I’ve always been suspicious of security sector reform (SSR).  This partially comes from a lack of clarity regarding how it would be implemented in the DRC, and what the term even means.  Is it human rights classes, military advisers, or a goal that other governments ask Congo to move toward?  These competing definitions cloud the real meaning, and in my experience, security sector reform is a vague term that is not afforded the appropriate scrutiny.  I wish I were able to create better policy proposals regarding SSR than I am, but even without that expert knowledge, there are several problems with SSR proposals that I see.
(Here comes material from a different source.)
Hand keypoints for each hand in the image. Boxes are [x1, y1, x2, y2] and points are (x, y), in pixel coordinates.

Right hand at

Firstly, the term “reform” is misleading.  When we talk about SSR we really mean “security sector enhancement”.  Surely, there are parts of SSR, such as increasing civilian levels of control over the military, that fall under the reform category, but the meat of the proposed measures, such as increasing pay and professional behavior, are enhancements.  Therefore, I think it is important to acknowledge that security sector reform isn’t just an effort to create a more humane army; it intends to mold the FARDC into a more effective killing machine.  A more efficient military can strengthen security, but recognizing that SSR intends to better arm an armed force with a terrible record of human rights is vital.  Secondly, speaking about SSR without acknowledging the way it shapes our discourse on solutions is detrimental to advocacy and analysis.   Any military conclusion in eastern Congo will have to be accompanied by a robust political solution (and perhaps even talk of a solution is misguided).  SSR is a likely component of any civilian protection strategies in eastern Congo, but it is only one component.  The roots of the violence are localized conflicts, poor governance, and foreign meddling, and creating a more professional army won’t solve any of the three.
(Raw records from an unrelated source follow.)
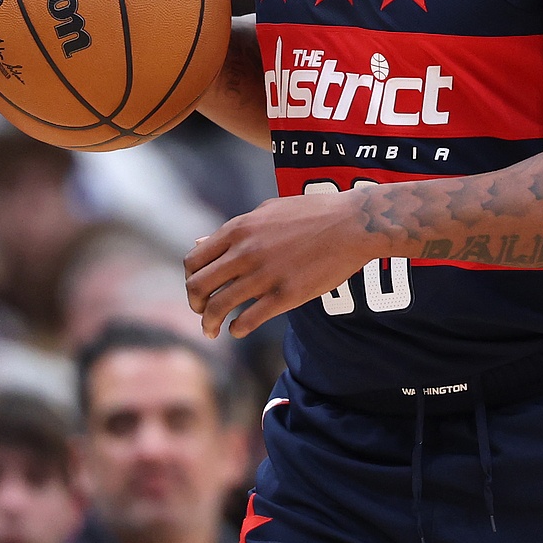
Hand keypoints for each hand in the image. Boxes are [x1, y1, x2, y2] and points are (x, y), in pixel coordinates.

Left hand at [184, 190, 384, 338]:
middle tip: (202, 313)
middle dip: (195, 304)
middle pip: (198, 286)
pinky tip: (238, 330)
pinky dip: (236, 329)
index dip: (191, 279)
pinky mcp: (285, 295)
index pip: (194, 260)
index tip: (199, 290)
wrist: (352, 224)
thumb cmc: (312, 213)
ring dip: (209, 323)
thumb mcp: (266, 212)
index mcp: (238, 229)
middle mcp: (245, 252)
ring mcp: (264, 275)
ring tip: (212, 331)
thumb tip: (200, 242)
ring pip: (218, 307)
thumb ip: (233, 230)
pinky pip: (247, 320)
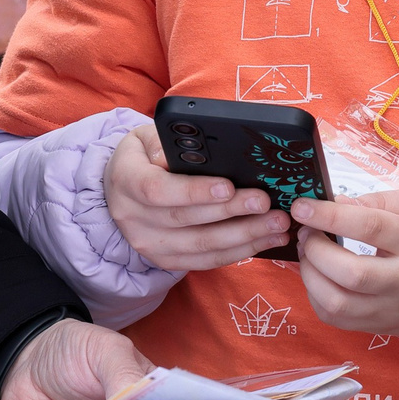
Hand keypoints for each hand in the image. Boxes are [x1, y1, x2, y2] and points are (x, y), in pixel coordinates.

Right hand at [104, 123, 291, 269]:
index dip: (195, 191)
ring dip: (244, 236)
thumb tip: (194, 151)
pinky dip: (239, 252)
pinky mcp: (167, 261)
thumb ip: (165, 141)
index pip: (158, 190)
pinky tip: (266, 240)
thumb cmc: (142, 158)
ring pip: (201, 246)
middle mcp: (133, 218)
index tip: (229, 186)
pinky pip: (207, 261)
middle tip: (266, 203)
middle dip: (232, 212)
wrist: (121, 191)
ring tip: (277, 224)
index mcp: (126, 181)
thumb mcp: (145, 138)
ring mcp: (150, 244)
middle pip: (187, 220)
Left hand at [292, 189, 398, 337]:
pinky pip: (338, 320)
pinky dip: (318, 297)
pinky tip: (319, 277)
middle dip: (316, 250)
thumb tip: (336, 204)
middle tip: (306, 232)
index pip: (370, 227)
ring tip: (309, 253)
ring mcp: (394, 309)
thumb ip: (380, 203)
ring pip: (338, 304)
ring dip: (310, 276)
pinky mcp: (383, 327)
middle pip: (351, 273)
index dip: (329, 215)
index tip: (302, 206)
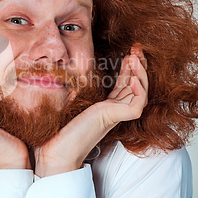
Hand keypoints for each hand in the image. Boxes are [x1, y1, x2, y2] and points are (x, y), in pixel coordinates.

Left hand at [34, 44, 147, 176]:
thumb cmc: (60, 129)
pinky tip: (133, 78)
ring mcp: (117, 115)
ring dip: (141, 73)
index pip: (125, 83)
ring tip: (136, 57)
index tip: (130, 51)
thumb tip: (68, 68)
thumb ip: (76, 88)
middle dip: (139, 65)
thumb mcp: (71, 100)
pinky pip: (137, 105)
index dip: (130, 67)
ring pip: (140, 92)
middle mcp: (115, 110)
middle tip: (138, 48)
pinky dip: (139, 90)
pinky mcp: (116, 119)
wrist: (56, 149)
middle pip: (136, 85)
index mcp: (106, 106)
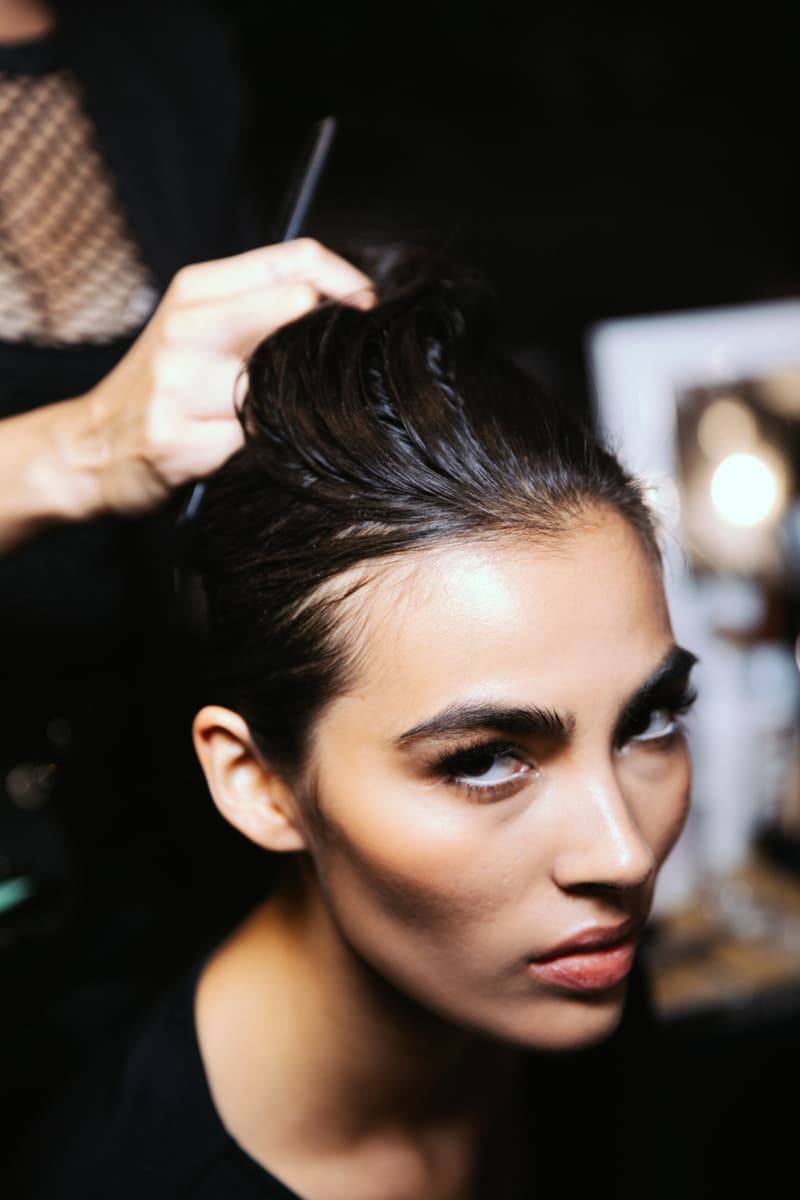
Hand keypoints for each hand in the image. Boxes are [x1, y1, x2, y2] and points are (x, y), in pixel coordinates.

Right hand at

For me, SSR is problematic for the reasons listed above.  More broadly, however, I fear what will happen in a country with a strong military and weak institutions.   Human rights classes and increased civilian control are fine, but giving an abusive army more guns and training on how to make them more deadly?  As we saw during the Congolese elections, increasing military capacity in a country with weak democratic institutions is just as likely to lead to an increase in repression as security.  Significant caution, which I have not seen, is necessary before preceding with SSR.  I, of course, can not speak for anyone else (much less high-level policy makers who I have very little contact with), but I worry that this caution is not present in many individuals I’ve interacted with.  There are so few policy options regarding Congo, and so advocates and policy makers are much more likely to cling to the few options they have, even if they’re bad options.